WHAT TO DO
Begin at the line below that has "Un weekend de poveste la". Stop after the line that has "anagement skills.", repeating each line exactly and leaving out the pictures.

SUPPLIED RECORDS
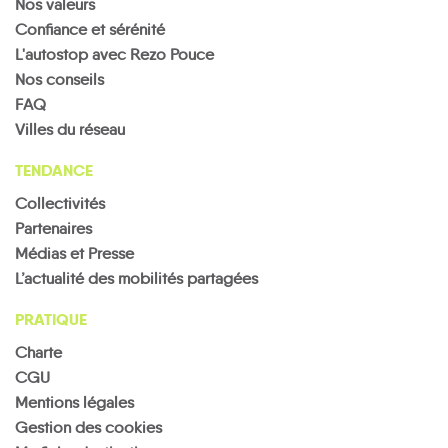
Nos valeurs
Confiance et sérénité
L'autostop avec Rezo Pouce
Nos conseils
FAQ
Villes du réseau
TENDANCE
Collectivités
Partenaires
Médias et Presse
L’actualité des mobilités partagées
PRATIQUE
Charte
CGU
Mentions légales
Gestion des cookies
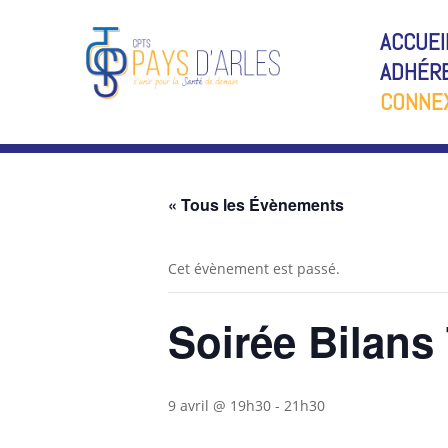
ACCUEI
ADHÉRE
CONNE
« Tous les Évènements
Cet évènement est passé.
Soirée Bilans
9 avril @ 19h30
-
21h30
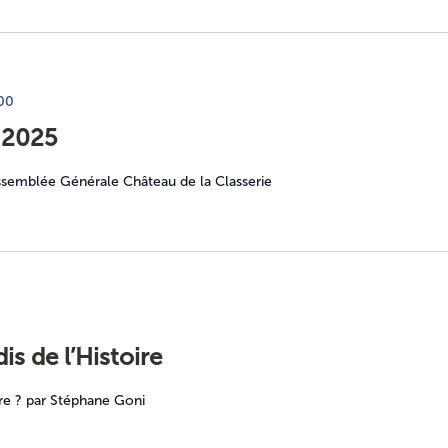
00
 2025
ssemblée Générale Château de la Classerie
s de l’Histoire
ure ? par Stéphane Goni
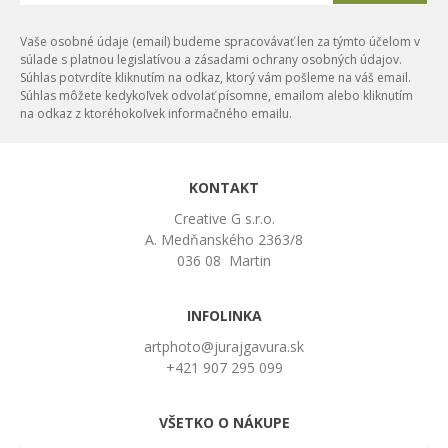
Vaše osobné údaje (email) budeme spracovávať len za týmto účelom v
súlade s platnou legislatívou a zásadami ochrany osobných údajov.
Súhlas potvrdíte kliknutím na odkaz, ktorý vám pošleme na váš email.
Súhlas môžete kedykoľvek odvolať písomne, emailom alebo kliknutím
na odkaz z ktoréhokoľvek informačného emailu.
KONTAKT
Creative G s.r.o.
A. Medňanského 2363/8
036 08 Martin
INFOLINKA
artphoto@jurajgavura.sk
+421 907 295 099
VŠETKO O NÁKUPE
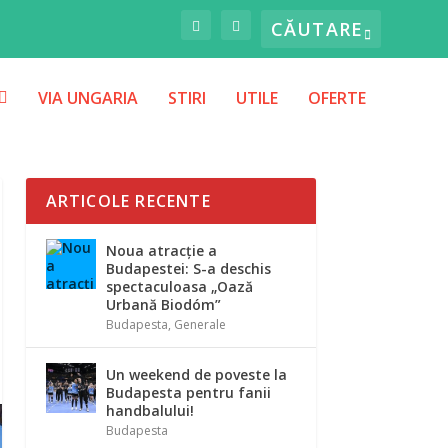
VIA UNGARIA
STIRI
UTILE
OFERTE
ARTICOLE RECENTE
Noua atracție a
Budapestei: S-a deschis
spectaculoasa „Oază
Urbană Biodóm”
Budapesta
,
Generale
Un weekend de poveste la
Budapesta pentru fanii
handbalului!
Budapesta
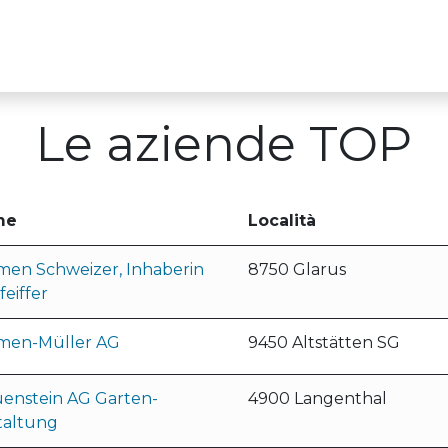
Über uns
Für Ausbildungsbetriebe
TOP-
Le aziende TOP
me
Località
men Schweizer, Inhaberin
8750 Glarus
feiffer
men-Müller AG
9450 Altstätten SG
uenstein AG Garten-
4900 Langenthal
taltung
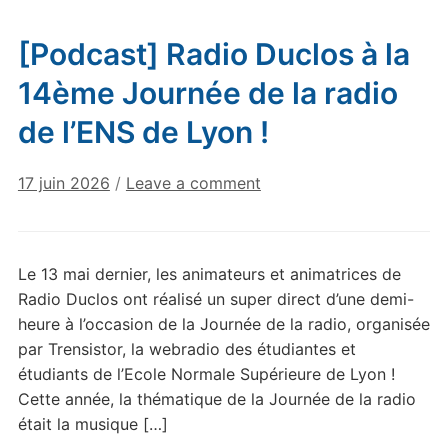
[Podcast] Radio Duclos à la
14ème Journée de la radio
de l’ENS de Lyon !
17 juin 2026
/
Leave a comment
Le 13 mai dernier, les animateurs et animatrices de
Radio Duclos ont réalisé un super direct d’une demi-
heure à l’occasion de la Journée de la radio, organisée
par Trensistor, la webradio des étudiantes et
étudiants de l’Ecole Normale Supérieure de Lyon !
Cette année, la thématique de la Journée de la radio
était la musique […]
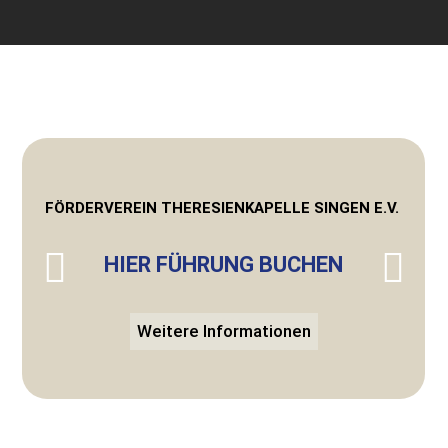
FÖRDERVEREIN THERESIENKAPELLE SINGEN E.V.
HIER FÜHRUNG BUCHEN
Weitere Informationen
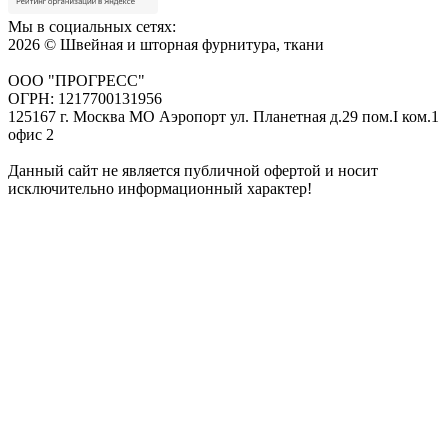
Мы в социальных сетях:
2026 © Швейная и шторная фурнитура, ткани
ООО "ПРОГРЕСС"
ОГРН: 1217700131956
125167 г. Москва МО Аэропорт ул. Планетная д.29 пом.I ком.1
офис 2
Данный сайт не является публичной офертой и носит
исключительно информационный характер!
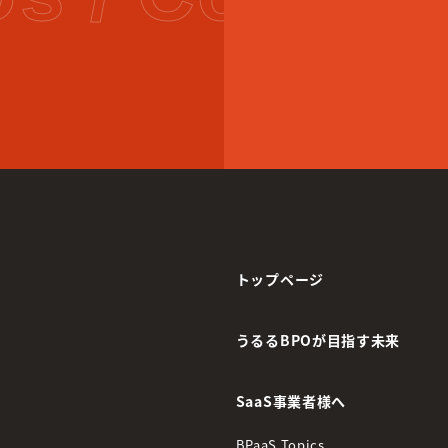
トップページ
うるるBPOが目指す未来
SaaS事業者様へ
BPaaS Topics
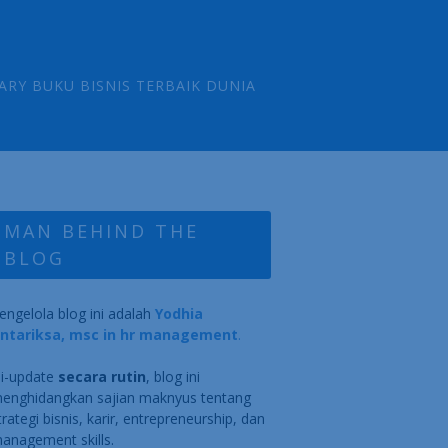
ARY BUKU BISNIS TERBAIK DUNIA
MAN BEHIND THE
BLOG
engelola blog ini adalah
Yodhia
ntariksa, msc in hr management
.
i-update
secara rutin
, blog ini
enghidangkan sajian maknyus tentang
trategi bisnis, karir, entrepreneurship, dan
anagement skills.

--

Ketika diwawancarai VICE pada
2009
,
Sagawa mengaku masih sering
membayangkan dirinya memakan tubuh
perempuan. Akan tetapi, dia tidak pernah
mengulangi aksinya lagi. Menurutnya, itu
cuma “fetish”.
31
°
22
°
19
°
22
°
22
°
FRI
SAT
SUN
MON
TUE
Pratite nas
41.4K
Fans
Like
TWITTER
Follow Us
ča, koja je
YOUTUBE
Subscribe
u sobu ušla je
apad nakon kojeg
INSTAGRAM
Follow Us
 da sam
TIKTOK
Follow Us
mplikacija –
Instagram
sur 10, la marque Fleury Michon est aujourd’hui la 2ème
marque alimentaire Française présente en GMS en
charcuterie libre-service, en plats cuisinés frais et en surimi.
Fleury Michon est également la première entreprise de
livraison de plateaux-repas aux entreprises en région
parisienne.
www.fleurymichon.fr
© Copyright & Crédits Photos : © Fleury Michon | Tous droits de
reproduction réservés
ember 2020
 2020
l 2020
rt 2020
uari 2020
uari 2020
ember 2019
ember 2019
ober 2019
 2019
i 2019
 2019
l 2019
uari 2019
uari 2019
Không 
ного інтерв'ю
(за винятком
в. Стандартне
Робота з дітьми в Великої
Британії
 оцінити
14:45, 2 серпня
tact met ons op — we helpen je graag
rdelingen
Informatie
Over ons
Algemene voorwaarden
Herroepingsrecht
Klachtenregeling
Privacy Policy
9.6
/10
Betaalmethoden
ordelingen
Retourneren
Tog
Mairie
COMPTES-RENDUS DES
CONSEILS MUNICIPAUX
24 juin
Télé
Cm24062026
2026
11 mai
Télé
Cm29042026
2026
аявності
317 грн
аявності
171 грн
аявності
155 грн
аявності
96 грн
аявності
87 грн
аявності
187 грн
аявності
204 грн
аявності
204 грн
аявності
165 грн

ANSWER TO THE EXERCISE
Un weekend de poveste la
Budapesta pentru fanii
handbalului!
Budapesta
Über uns
Für Ausbildungsbetriebe
TOP-
Le aziende TOP
me
Località
men Schweizer, Inhaberin
8750 Glarus
feiffer
men-Müller AG
9450 Altstätten SG
uenstein AG Garten-
4900 Langenthal
taltung
[Podcast] Radio Duclos à la
14ème Journée de la radio
de l’ENS de Lyon !
17 juin 2026
/
Leave a comment
Le 13 mai dernier, les animateurs et animatrices de
Radio Duclos ont réalisé un super direct d’une demi-
heure à l’occasion de la Journée de la radio, organisée
par Trensistor, la webradio des étudiantes et
étudiants de l’Ecole Normale Supérieure de Lyon !
Cette année, la thématique de la Journée de la radio
était la musique […]
FÖRDERVEREIN THERESIENKAPELLE SINGEN E.V.
HIER FÜHRUNG BUCHEN
Weitere Informationen
Мы в социальных сетях:
2026 © Швейная и шторная фурнитура, ткани
ООО "ПРОГРЕСС"
ОГРН: 1217700131956
125167 г. Москва МО Аэропорт ул. Планетная д.29 пом.I ком.1
офис 2
Данный сайт не является публичной офертой и носит
исключительно информационный характер!
トップページ
うるるBPOが目指す未来
SaaS事業者様へ
BPaaS Topics
ARY BUKU BISNIS TERBAIK DUNIA
MAN BEHIND THE
BLOG
engelola blog ini adalah
Yodhia
ntariksa, msc in hr management
.
i-update
secara rutin
, blog ini
enghidangkan sajian maknyus tentang
trategi bisnis, karir, entrepreneurship, dan
anagement skills.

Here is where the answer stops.